Carlton Fails to Find CCGT Investors

Carlton Power has failed to drum up enough investment for its planned 1.93-GW Trafford gas-fired power plant and forfeited a guaranteed future payment (capacity contract) from the government. Such capacity payments are made when the grid needs to call on extra generation to match demand.

The developer secured such a capacity contract from the government in 2014. However, this July the government set a deadline of December 19 for it to finalise £1.2bn ($1.5bn) of investment in the combined-cycle gas turbine (CCGT) project near Manchester – or else forfeit that capacity contract.

Carlton Power on December 20 issued a statement saying it had informed the government that it was “unable to demonstrate the financial commitment milestone” required by it.

“This decision has been taken with regret but we understand that the government needs to have a clear picture of what generation capacity is going to be physically available in the future and we did not have sufficient certainty that our Trafford combined-cycle gas turbine project (1.93-GW CCGT) would be completed in the time required.”

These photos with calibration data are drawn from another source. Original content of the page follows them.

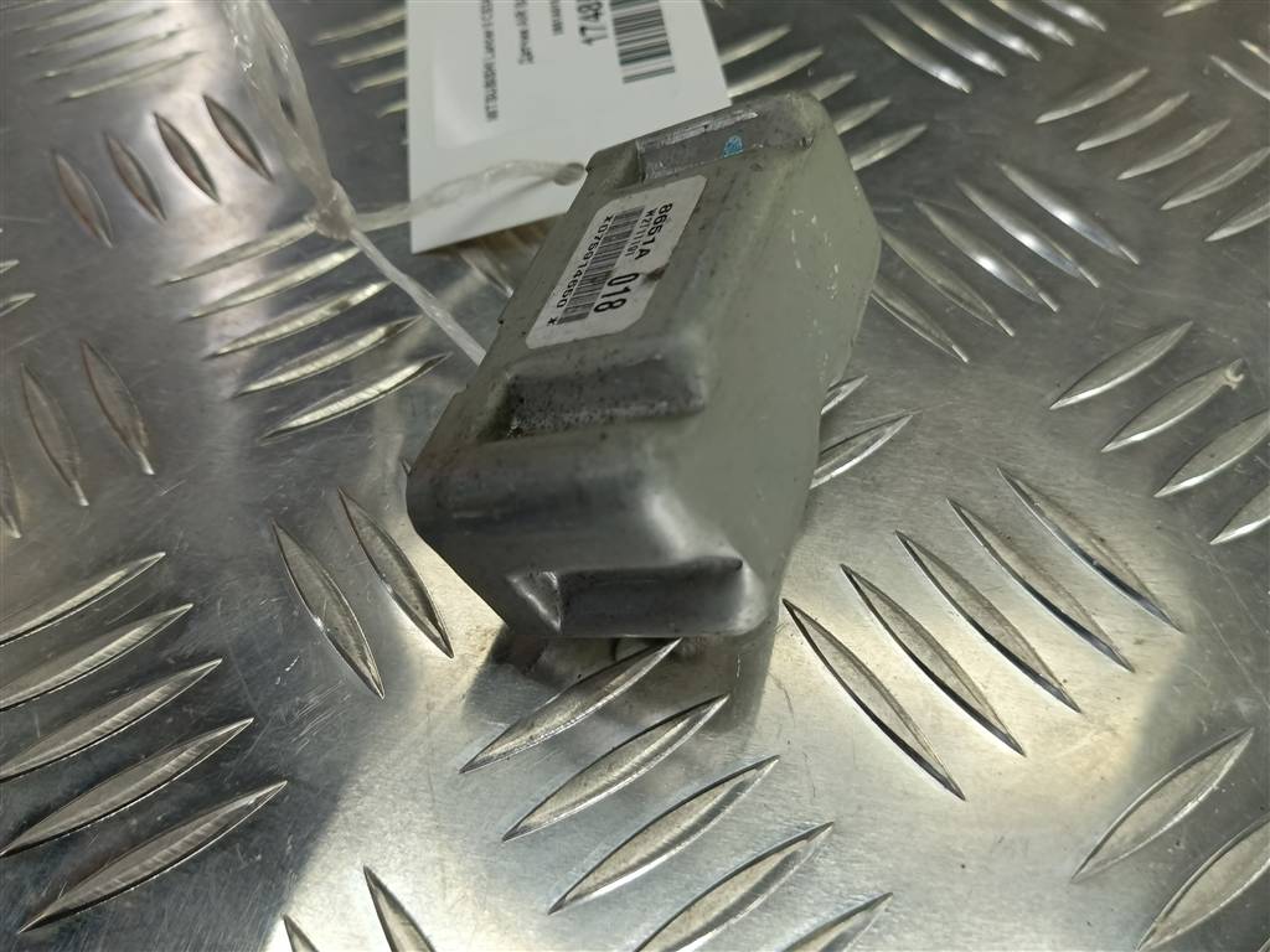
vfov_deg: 51.4
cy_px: 476
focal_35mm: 27
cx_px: 635
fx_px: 991
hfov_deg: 65.3
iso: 117
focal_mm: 4.11
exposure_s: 1/100
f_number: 1.6
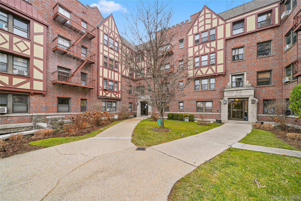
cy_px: 100
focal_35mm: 12
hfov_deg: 112.6
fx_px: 100
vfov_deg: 90.0
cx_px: 150
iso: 640
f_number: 8
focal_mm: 12
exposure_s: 1/80
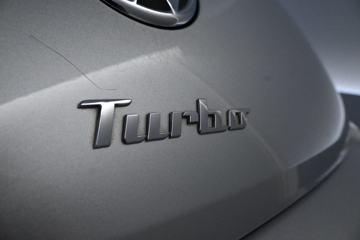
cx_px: 180
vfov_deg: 47.9
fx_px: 270
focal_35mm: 27
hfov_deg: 67.4
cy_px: 120
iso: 5000
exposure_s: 1/640
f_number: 6.3
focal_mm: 18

Carlton power subsidiary Trafford Power would have developed the 1.93 GW (Credit: Carlton Power)

Carlton said it had selected a contractor, GE, and had reached the stage where it would have been ready to start Trafford’s construction in January 2017 and deliver power early 2020, but admitted that investors “remain very concerned about the uncertainty of merchant revenues for new CCGT projects.”

Despite this decision, Carlton said it would “continue to pursue our development of Trafford and our power project at Thorpe Marsh, near Doncaster” and looked forward to discussing with the government way to attract overseas investment into new CCGT capacity.

The UK's latest round of power plant capacity contract awards, for 2020-21, were announced on December 9.

In a separate announcement, the European Commission said December 20 it had approved, under EU state aid rules, German plans to put in place for four years a reserve to ensure sufficient electricity capacity in southern Germany (the Network Reserve).